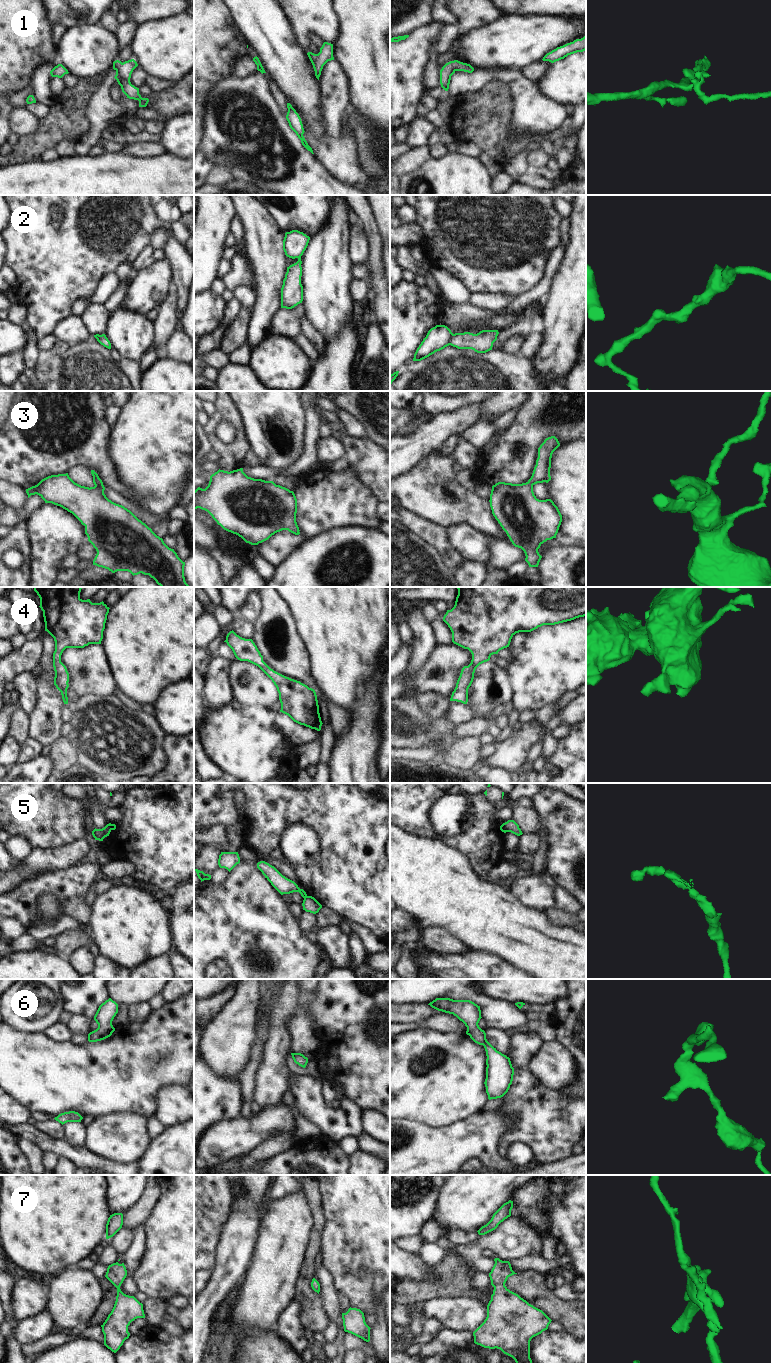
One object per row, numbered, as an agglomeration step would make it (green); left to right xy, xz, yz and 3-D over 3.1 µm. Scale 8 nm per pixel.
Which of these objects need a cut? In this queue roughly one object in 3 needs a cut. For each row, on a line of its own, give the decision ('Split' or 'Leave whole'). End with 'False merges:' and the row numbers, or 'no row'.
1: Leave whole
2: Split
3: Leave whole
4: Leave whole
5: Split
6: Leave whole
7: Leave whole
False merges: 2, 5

##########

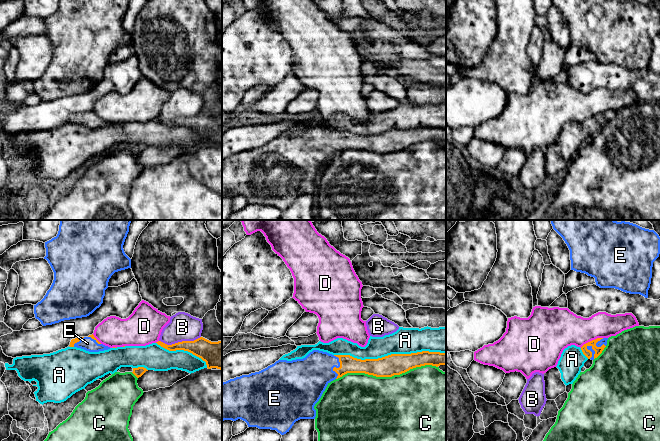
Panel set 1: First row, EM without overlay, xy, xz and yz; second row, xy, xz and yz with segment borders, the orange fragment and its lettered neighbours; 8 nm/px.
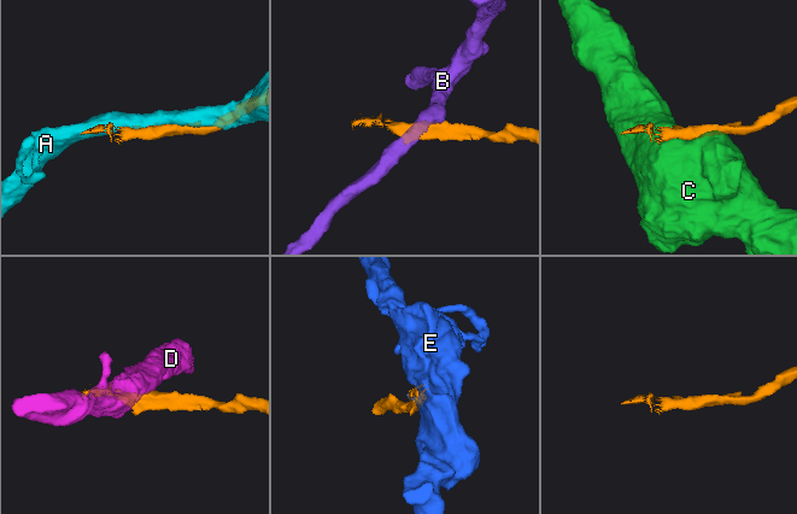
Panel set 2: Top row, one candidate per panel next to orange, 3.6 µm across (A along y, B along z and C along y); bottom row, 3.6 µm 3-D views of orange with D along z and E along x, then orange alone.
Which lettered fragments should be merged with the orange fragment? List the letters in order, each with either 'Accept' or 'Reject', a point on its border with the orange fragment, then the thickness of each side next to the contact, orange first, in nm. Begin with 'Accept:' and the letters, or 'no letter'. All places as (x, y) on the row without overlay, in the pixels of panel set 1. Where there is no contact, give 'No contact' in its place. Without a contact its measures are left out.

##########

**EXERCISE AIM**
Here the job is to set down exactly the lines of the material above that fall between the one with "Panel set 2: Top" and the one with "Which lettered fragments", inclusive, and nothing beyond them.

**REPLY TO THE EXERCISE**
Panel set 2: Top row, one candidate per panel next to orange, 3.6 µm across (A along y, B along z and C along y); bottom row, 3.6 µm 3-D views of orange with D along z and E along x, then orange alone.
Which lettered fragments should be merged with the orange fragment? List the letters in order, each with either 'Accept' or 'Reject', a point on its border with the orange fragment, then the thickness of each side next to the contact, orange first, in nm. Begin with 'Accept:' and the letters, or 'no letter'. All places as (x, y) on the row without overlay, in the pixels of panel set 1. Where there is no contact, give 'No contact' in its place. Without a contact its measures are left out.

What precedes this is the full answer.